[Start of Attachment]
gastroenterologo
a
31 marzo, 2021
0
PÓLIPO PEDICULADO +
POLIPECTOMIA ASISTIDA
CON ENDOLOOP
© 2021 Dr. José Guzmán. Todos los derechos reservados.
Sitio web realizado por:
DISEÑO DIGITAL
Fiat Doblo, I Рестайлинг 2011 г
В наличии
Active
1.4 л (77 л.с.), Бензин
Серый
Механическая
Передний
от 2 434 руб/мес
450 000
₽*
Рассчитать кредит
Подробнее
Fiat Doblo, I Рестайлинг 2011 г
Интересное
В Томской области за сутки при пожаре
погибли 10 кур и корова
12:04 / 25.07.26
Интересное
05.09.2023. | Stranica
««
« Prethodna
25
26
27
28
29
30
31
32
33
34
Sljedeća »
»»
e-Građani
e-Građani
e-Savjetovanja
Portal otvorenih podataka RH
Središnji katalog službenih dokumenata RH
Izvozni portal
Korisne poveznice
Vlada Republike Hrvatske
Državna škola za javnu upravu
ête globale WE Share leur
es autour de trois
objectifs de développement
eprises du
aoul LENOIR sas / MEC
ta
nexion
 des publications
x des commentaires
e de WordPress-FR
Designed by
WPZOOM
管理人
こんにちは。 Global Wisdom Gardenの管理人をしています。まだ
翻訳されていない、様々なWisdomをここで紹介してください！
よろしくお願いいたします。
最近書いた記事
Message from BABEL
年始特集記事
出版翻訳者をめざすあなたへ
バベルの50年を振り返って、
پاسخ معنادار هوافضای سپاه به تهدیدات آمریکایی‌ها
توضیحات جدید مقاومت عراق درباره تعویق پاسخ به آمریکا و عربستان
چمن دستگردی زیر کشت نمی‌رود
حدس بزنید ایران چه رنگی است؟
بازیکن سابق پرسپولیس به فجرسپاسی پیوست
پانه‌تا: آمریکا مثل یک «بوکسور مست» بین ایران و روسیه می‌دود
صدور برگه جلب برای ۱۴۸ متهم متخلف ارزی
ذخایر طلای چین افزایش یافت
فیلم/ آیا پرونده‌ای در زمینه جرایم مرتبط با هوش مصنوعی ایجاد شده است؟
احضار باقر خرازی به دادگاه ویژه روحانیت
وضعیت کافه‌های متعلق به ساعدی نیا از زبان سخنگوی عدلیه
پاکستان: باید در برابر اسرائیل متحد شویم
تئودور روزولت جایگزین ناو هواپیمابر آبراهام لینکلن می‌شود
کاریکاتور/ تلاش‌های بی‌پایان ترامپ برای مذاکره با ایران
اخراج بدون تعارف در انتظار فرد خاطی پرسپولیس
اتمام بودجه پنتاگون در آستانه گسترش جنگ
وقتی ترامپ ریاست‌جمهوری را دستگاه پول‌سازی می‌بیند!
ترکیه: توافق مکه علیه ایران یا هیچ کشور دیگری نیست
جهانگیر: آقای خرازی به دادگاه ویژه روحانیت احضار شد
[End of Attachment]
### Task to complete
Convert the text of every item above into a JSON list of strings with one string per line and blank lines omitted.

### Exercise response
[
  "gastroenterologo",
  "a",
  "31 marzo, 2021",
  "0",
  "PÓLIPO PEDICULADO +",
  "POLIPECTOMIA ASISTIDA",
  "CON ENDOLOOP",
  "© 2021 Dr. José Guzmán. Todos los derechos reservados.",
  "Sitio web realizado por:",
  "DISEÑO DIGITAL",
  "Fiat Doblo, I Рестайлинг 2011 г",
  "В наличии",
  "Active",
  "1.4 л (77 л.с.), Бензин",
  "Серый",
  "Механическая",
  "Передний",
  "от 2 434 руб/мес",
  "450 000",
  "₽*",
  "Рассчитать кредит",
  "Подробнее",
  "Fiat Doblo, I Рестайлинг 2011 г",
  "Интересное",
  "В Томской области за сутки при пожаре",
  "погибли 10 кур и корова",
  "12:04 / 25.07.26",
  "Интересное",
  "05.09.2023. | Stranica",
  "««",
  "« Prethodna",
  "25",
  "26",
  "27",
  "28",
  "29",
  "30",
  "31",
  "32",
  "33",
  "34",
  "Sljedeća »",
  "»»",
  "e-Građani",
  "e-Građani",
  "e-Savjetovanja",
  "Portal otvorenih podataka RH",
  "Središnji katalog službenih dokumenata RH",
  "Izvozni portal",
  "Korisne poveznice",
  "Vlada Republike Hrvatske",
  "Državna škola za javnu upravu",
  "ête globale WE Share leur",
  "es autour de trois",
  "objectifs de développement",
  "eprises du",
  "aoul LENOIR sas / MEC",
  "ta",
  "nexion",
  " des publications",
  "x des commentaires",
  "e de WordPress-FR",
  "Designed by",
  "WPZOOM",
  "管理人",
  "こんにちは。 Global Wisdom Gardenの管理人をしています。まだ",
  "翻訳されていない、様々なWisdomをここで紹介してください！",
  "よろしくお願いいたします。",
  "最近書いた記事",
  "Message from BABEL",
  "年始特集記事",
  "出版翻訳者をめざすあなたへ",
  "バベルの50年を振り返って、",
  "پاسخ معنادار هوافضای سپاه به تهدیدات آمریکایی‌ها",
  "توضیحات جدید مقاومت عراق درباره تعویق پاسخ به آمریکا و عربستان",
  "چمن دستگردی زیر کشت نمی‌رود",
  "حدس بزنید ایران چه رنگی است؟",
  "بازیکن سابق پرسپولیس به فجرسپاسی پیوست",
  "پانه‌تا: آمریکا مثل یک «بوکسور مست» بین ایران و روسیه می‌دود",
  "صدور برگه جلب برای ۱۴۸ متهم متخلف ارزی",
  "ذخایر طلای چین افزایش یافت",
  "فیلم/ آیا پرونده‌ای در زمینه جرایم مرتبط با هوش مصنوعی ایجاد شده است؟",
  "احضار باقر خرازی به دادگاه ویژه روحانیت",
  "وضعیت کافه‌های متعلق به ساعدی نیا از زبان سخنگوی عدلیه",
  "پاکستان: باید در برابر اسرائیل متحد شویم",
  "تئودور روزولت جایگزین ناو هواپیمابر آبراهام لینکلن می‌شود",
  "کاریکاتور/ تلاش‌های بی‌پایان ترامپ برای مذاکره با ایران",
  "اخراج بدون تعارف در انتظار فرد خاطی پرسپولیس",
  "اتمام بودجه پنتاگون در آستانه گسترش جنگ",
  "وقتی ترامپ ریاست‌جمهوری را دستگاه پول‌سازی می‌بیند!",
  "ترکیه: توافق مکه علیه ایران یا هیچ کشور دیگری نیست",
  "جهانگیر: آقای خرازی به دادگاه ویژه روحانیت احضار شد"
]